J’ai pu assister à un exposé très intéressant sur le sujet. Il a été donné par un représentant de Clalit, un assureur-maladie israélien qui exploite ses propres hôpitaux et cabinets médicaux. Les données de santé recueillies dans ces hôpitaux et cabinets médicaux sont analysées à l’aide de l’intelligence artificielle pour identifier les patientes et patients à risque et convenir des soins dont ils ont besoin. Un tel système semble difficilement imaginable en Suisse et en Europe à cause des dispositions de protection des données mais ce n’est pas la seule raison: en Suisse, les infrastructures médico-techniques en sont encore au stade des balbutiements. Sur ce point, il serait important d’avoir un échange d’informations entre pays dans un souci d’efficience de la prise en charge et de la recherche. Les participantes et participants au congrès se sont tous accordés à dire que la numérisation ne résoudra pas tous les problèmes et le manque d’efficience des processus.
De quels problèmes s’agit-il précisément?
Par exemple, de la pénurie de main-d’œuvre qualifiée, des informations qui se perdent en chemin entre hôpitaux et cabinets médicaux ou du manque de structures dans les parcours de soins. SWICA a bien pris conscience de ces problèmes au travers de divers projets interdisciplinaires.
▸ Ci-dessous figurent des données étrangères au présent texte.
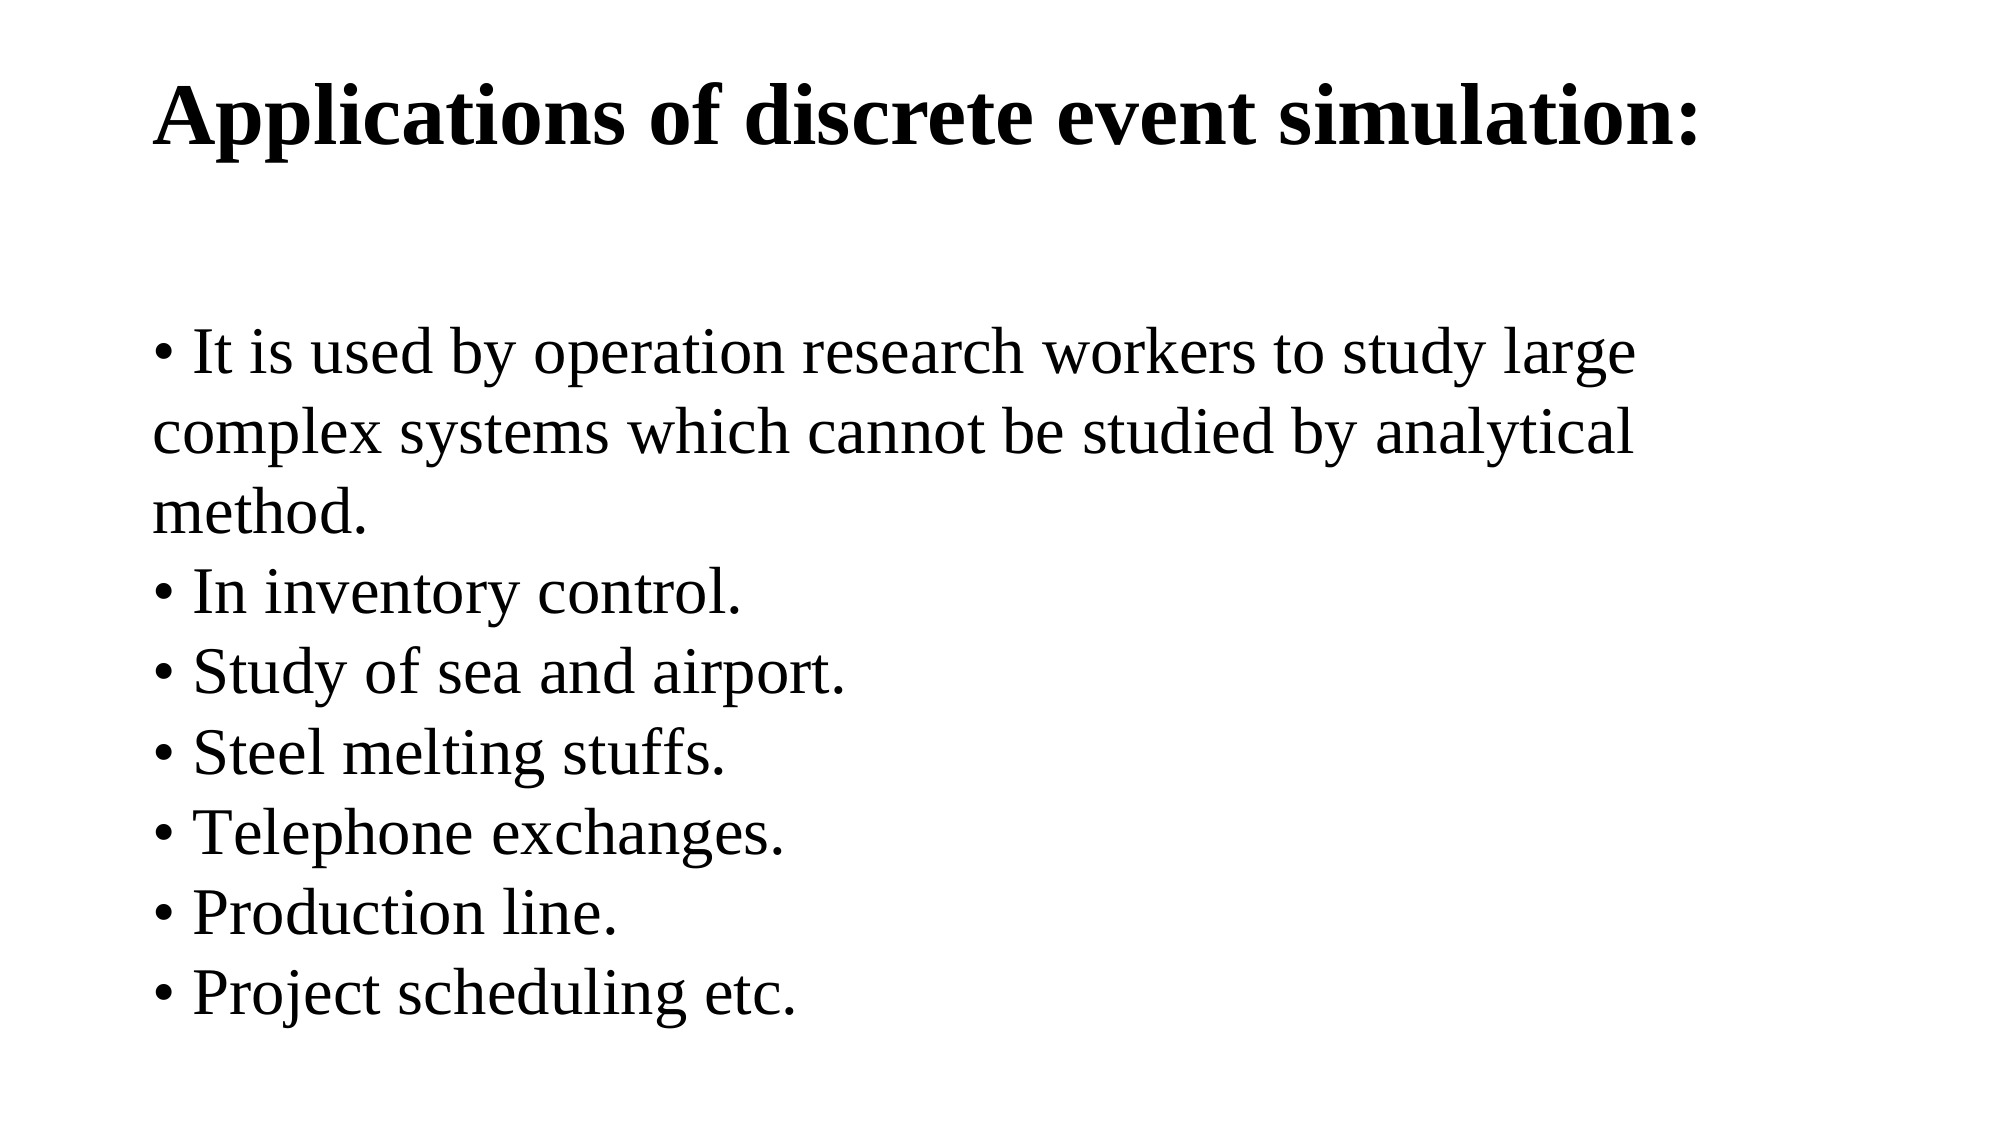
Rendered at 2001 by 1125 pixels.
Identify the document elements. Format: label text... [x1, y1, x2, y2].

list • It is used by operation research workers to study large complex systems which cannot be studied by analytical method. • In inventory control. • Study of sea and airport. • Steel melting stuffs. • Telephone exchanges. • Production line. • Project scheduling etc. [137, 299, 1863, 1082]
title Applications of discrete event simulation: [137, 59, 1863, 278]
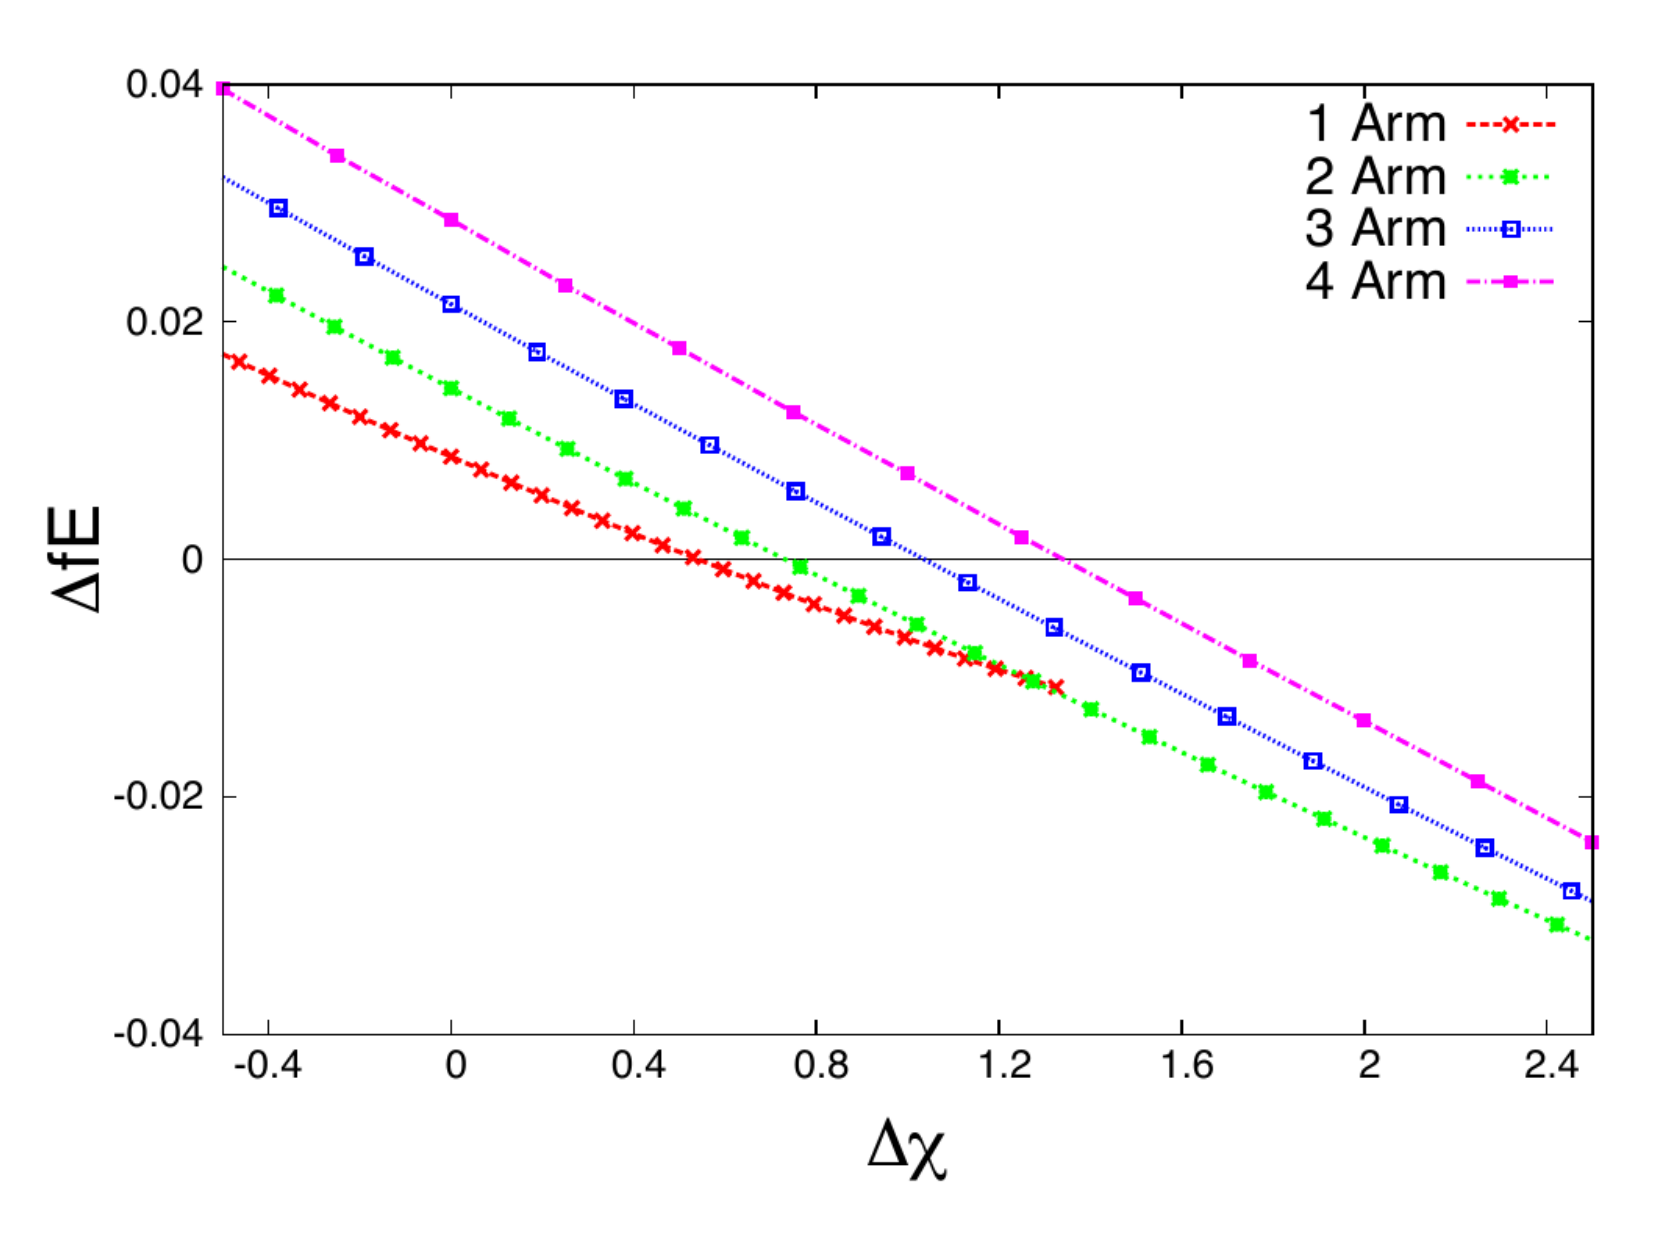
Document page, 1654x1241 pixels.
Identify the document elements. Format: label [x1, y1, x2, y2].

picture [35, 52, 1618, 1189]
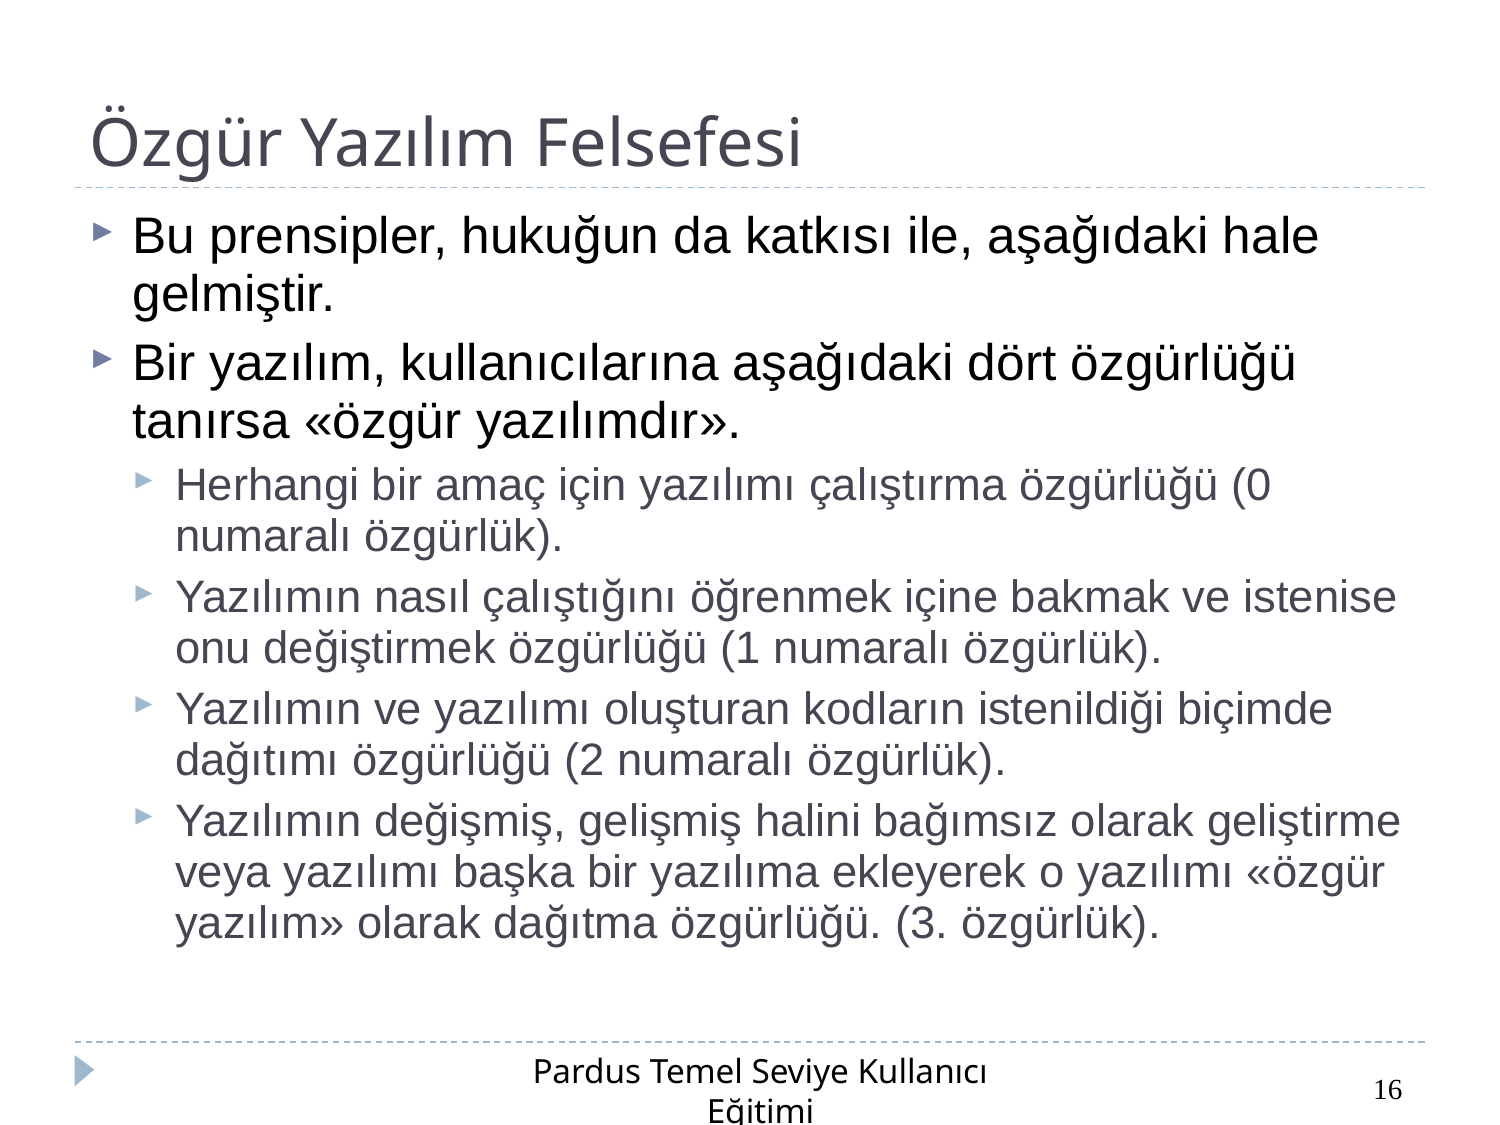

La solution passe notamment par une redéfinition des rôles. Certaines professions peuvent combler des lacunes dans la prise en charge lorsque leurs compétences sont utilisées à bon escient. Cela concerne par exemple les pharmaciennes et pharmaciens, mais aussi les Advanced Practice Nurses, qui sont titulaires d’un master en soins. Cela demande aussi une pensée intersectorielle qui mette au premier plan l’objectif thérapeutique du point de vue du patient. Autant de processus que la numérisation ne pourra transformer à elle seule.